The game was on.  I scanned in the photo
and enlarged it.  I wanted a non-holiday themed quilt, so I replaced the Santa with a moon.  I used up my various black and gold star fabrics that I’d been collecting, and practiced my curved piecing on the moon and the sky.  I hand quilted it with gold metallic thread and capped it off with a less than stellar binding.  In my defense, I’d have to say it looked okay to me at the time…

Here in 2020 I once again found myself consulting the internet on behalf of this quilt, trying to find some suitable black/gold star fabric for the binding - kind of tricky, since in the trendiness of the textile world, this type of fabric is on the outs. However, once again, my search was successful, thanks to Fabric.com.

Our guild holds Sew Days every month or two. Members can take a workshop, or just bring their own project to work on.  These are most definitely “don’t miss” events, as we get to spend a whole day together immersed in quilting and friendship.  A pizza lunch is the equivalent of the cherry on top. My plan was to take this quilt to the next Sew Day. Replacing the binding would be the perfect one-day project.  To prepare ahead, I removed the old binding and repaired a wonky seam so that I could square the quilt up properly.  I’d originally neglected that as well.  While I was at it, I added machine quilting to the buildings and fleece roving for the chimney smoke.  I pondered why two of the houses lacked chimneys, but left it that way, since it was accurate to the original pattern photo.  My guess it those two houses have electric heating.
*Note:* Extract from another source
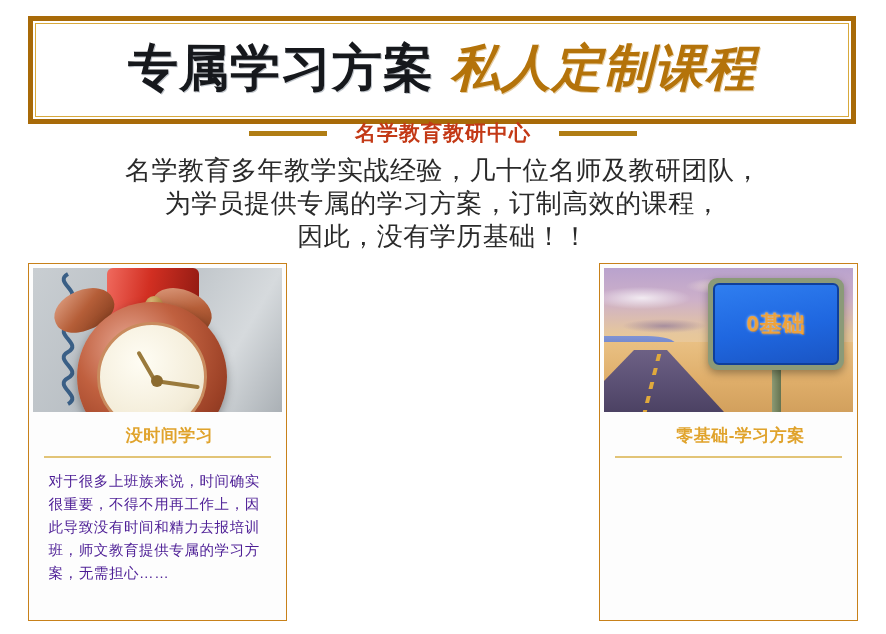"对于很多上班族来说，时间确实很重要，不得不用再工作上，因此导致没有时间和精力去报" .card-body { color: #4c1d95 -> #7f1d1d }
After I repaired the wonky seam, I got out my long straight edge and tried to figure out where to cut.  This very quickly revealed that the inner border was waaaay off kilter, being much narrower at the bottom than the top.  My chronic eye-balling of the ugly binding had kept this a secret from me until now.  Ugh. No way was this fix going to be completed on a Sew Day!

Now what? There was only one option.  The inner and the outer borders had to go.  I gritted my teeth and removed them. I would have to replace them with new fabric.  But that would give me a three-layered quilt surrounded by an extended area of only one layer of border fabric.  Batting and backing would need to be added in, and at the end of it, there could be no raw seams on the back that would reveal the deed. Double ugh.  Fortunately, I had lots of extra fabric, since Fabric.com had generously sent me several extra inches, as this piece was the end of the bolt.  Or maybe they just knew…
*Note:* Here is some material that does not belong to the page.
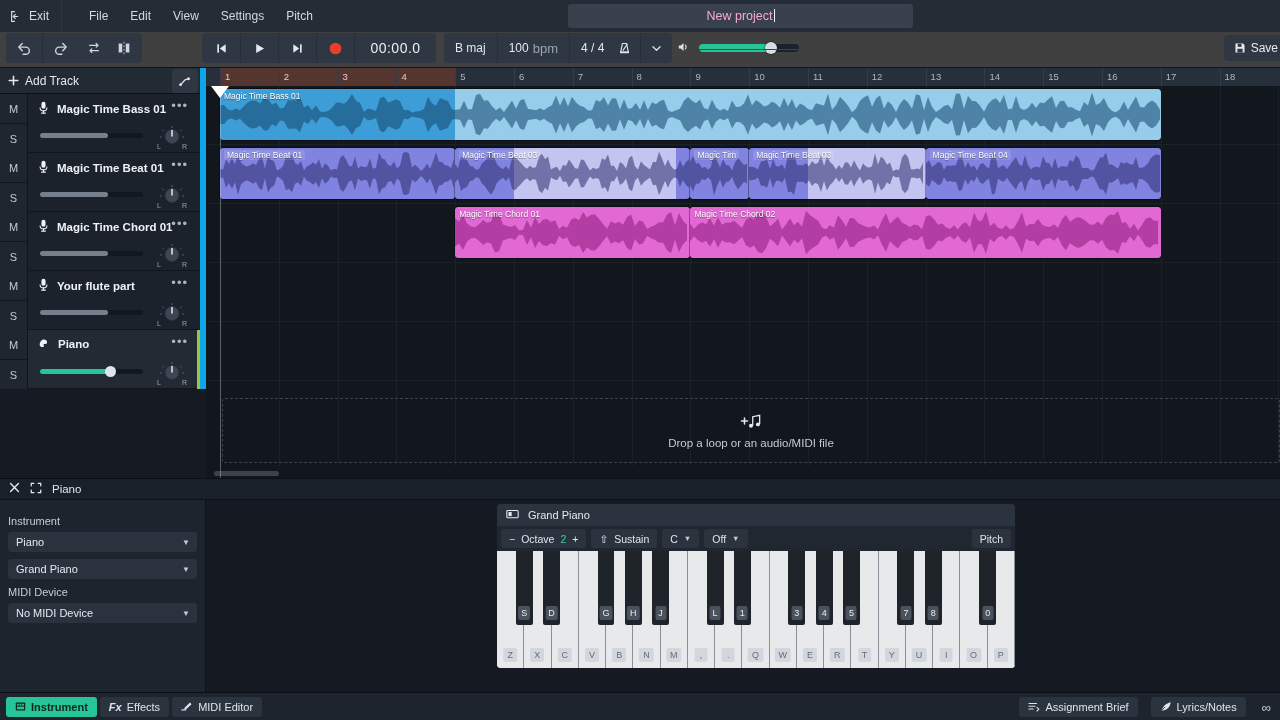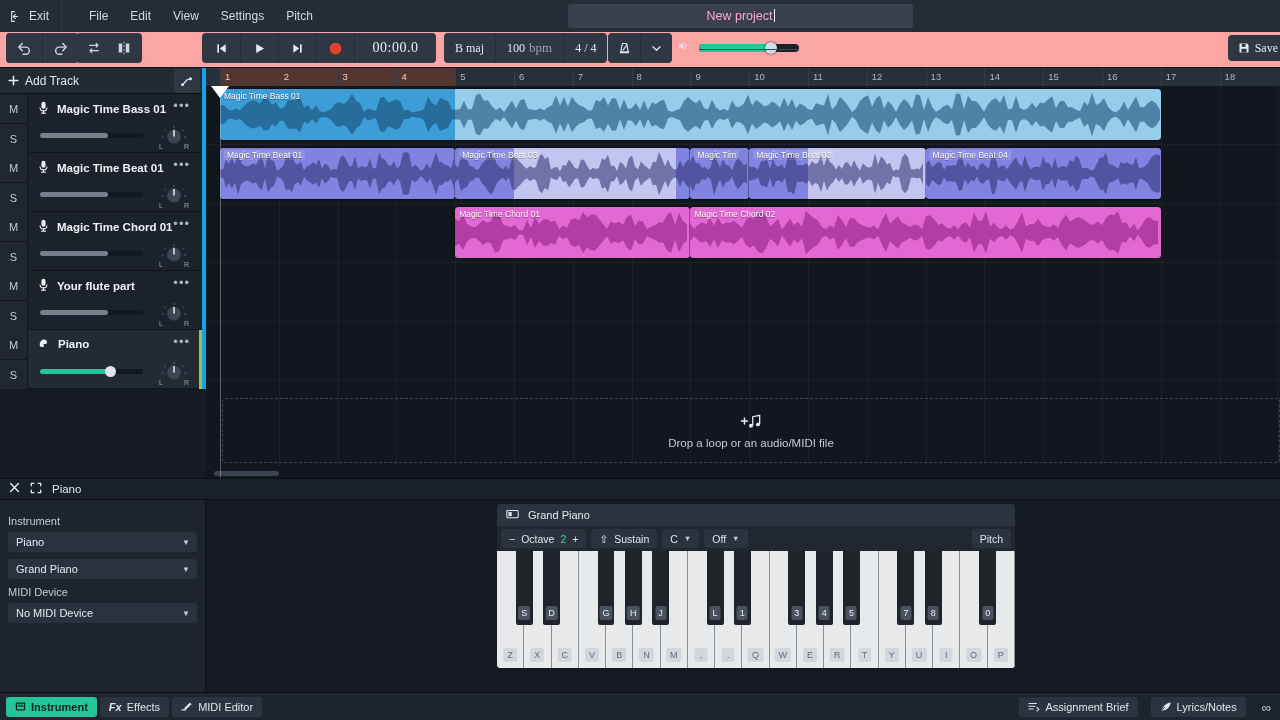"00:00.0" .toolbar { background: #fca5a5 -> #404040; font-family: Liberation Serif, serif -> none }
I attached the inner and outer borders as you would normally do on a quilt top.  I then hand basted batting strips to the wrong side of the new borders.  After querying more than a few befuddled brain cells, I figured out that putting facings on the quilt, rather than a traditional binding, would address all the problems, including covering the newly added batting on the back of the quilt.  It worked!  In order to avoid rippling the quilt interior, I added only one machine quilted line around the outer border, to anchor all the layers. 

The straightforward re-binding plan was just like one of those situations where you purchase a new refrigerator.  It’s two inches too tall for its allotted space.  You then need new cabinets…oh  they show the worn-out floor…gee whiz the stove now looks dodgy…It starts out simple and very quickly get complicated, expensive, and guilt-inducing.  But in the end, the whole quilt got an much needed update, and it has now been restored to the “love it” category.